In the porter's speech in Macbeth Act 2, scene 3 (lines 11-38): a) Why is the character saying it? b) What do these lines reveal about the Porter? c) What significant imagery, metaphor,...
In the porter's speech in Macbeth Act 2, scene 3 (lines 11-38):
a) Why is the character saying it?
b) What do these lines reveal about the Porter?
c) What significant imagery, metaphor, symbolism, or poetry is there?
Thank you. It's for my Final and I need to understand the text.
In Act II, scene iii, the porter in Macbeth enters the scene in response to a knocking at the entrance to Macbeth's castle. He is Macbeth's gatekeeper and it is ironic that he should imagine that he is actually the porter at "hell-gate" (2), in other words at the entrance to Hell itself. The reader is able to reflect on the truth of his words because of Duncan's murder which the characters do not yet know about. The dramatic scene which precedes the Porter's appearance has time to be absorbed. The reader now knows that Macbeth is deeply affected by what he has done but Lady Macbeth has no remorse and is happy to wash her hands to "clear us of this deed" (II.ii.67). The audience has no idea that the roles will be reversed and that Macbeth has only just started. The audience feels able to relax after the tension of the preceding scene and the porter's comic scene ensures that a more relaxed audience will be all the more shocked by Macbeth's transformed character. The Porter's words foreshadow the tragic events that follow which at this stage not even the audience knows.
a) Line 11 starts with "Who's there? Faith, here's an English tailor..." The porter is warning the audience that seemingly harmless words and actions can mean far more than they first appear to and that those in respected professions (such as a tailor) who "go the primrose way" (20) may still find themselves in hell. Pretty things like primroses only give the appearance of goodness and do in fact hide the evil beneath.
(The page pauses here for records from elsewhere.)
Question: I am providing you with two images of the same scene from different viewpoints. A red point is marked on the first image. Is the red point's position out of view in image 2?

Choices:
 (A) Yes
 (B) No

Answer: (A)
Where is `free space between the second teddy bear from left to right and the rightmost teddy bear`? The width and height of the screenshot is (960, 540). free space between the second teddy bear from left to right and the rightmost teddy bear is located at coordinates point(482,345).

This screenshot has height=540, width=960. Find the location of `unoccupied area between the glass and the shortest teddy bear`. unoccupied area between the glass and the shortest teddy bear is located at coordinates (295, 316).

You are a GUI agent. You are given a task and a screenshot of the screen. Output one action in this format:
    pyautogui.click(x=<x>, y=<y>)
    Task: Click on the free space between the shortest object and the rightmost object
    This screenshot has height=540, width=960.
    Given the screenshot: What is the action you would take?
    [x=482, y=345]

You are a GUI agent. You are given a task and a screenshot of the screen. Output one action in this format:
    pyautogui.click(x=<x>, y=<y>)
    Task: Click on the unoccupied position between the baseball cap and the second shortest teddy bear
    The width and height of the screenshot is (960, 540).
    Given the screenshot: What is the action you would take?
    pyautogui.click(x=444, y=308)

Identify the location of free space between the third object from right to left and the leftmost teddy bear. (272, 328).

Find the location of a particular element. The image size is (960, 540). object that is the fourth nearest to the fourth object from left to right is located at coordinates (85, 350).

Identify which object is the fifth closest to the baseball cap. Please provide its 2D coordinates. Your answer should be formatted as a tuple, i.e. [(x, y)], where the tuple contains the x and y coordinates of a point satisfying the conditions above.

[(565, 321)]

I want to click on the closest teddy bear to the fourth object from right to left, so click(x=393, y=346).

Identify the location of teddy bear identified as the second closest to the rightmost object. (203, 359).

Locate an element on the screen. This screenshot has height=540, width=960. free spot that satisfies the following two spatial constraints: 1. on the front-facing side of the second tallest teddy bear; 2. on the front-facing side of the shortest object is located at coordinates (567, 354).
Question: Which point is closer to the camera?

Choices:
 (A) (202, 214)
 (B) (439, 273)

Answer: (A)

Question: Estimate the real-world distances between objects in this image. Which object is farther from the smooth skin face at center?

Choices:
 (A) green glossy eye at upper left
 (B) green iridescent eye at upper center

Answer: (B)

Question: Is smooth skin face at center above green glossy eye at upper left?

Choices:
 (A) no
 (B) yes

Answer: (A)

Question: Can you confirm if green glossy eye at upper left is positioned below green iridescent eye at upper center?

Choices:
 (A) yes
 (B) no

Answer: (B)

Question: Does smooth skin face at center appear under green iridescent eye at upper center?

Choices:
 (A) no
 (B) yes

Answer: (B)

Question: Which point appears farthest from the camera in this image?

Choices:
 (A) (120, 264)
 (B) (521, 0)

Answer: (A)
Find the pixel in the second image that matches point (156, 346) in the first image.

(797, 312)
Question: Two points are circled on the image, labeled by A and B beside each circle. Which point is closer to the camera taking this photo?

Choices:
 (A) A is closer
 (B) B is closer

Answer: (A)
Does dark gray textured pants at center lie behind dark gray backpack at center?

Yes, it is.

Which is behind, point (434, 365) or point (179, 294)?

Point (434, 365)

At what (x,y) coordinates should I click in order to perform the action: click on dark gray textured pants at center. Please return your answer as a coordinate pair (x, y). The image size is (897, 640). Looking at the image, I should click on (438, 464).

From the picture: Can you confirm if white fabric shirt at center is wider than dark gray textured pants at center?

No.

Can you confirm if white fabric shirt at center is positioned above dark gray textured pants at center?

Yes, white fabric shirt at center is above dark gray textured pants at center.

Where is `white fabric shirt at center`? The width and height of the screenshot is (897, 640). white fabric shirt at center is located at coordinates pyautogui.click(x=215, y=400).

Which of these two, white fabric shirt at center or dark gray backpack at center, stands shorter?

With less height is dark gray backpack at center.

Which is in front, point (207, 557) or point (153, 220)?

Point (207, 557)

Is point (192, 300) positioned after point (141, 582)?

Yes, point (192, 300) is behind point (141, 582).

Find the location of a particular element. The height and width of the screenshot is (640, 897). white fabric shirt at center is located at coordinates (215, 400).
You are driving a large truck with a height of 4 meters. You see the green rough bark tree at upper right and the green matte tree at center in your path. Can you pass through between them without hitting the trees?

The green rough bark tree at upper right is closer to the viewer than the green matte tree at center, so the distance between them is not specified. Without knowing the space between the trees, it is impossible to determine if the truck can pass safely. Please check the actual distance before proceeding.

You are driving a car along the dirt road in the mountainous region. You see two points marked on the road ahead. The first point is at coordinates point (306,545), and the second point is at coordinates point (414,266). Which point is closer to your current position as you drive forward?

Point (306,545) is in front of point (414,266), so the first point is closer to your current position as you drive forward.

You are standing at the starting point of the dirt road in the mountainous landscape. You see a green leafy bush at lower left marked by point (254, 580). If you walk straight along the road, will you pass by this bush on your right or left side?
b) The porter makes little real sense blaming drink for his babbling. Just as the porter reveals what drink provokes, he adds that "it provokes the desire, but it takes away the performance" (28). Macbeth will prove that the desire to be king which the witches provoke in him prevents him from rising to the task of being all that is good, noble and deserving; his "vaulting ambition" (I.vii.27) prevents Macbeth's own "performance." The porter therefore reinforces the irrational decision made by Macbeth and Lady Macbeth who appear to be noble and worthy. This reveals that the porter is far more intuitive than he may appear.
c) The porter does not have the education to speak in eloquent verse and the prose style is indicative of this. However, his words are full of symbolism as he effectively compares Macbeth's castle to hell itself. He rambles on about irrelevant infractions committed by, for example, an English tailor who has been caught out and will find himself at the gates to hell. He continues on, suggesting that in hell the tailor can continue his trade. "Roast your goose" (12) implies that the tailor can heat up his flat iron but its significance goes far beyond that; the audience begins to see that this hell he describes could easily be any place on earth because it is not that different. It may be right in front of them and, in fact, it is.
Lines 36 to 38 are particularly poignant as the porter, a simple man, recognizes that he must defeat drink or it will have the better of him. He admits that "he took up my legs sometime" and Shakespeare uses personification here to reveal how powerful the urges to succumb (to drink) are for the porter, yet he "made a shift to cast him" meaning that the porter, despite his weaknesses, recognizes that the images that drink creates are nothing more than a "lie." Unfortunately, Macbeth's realization comes too late. He has sold his soul to that very devil the porter alludes to.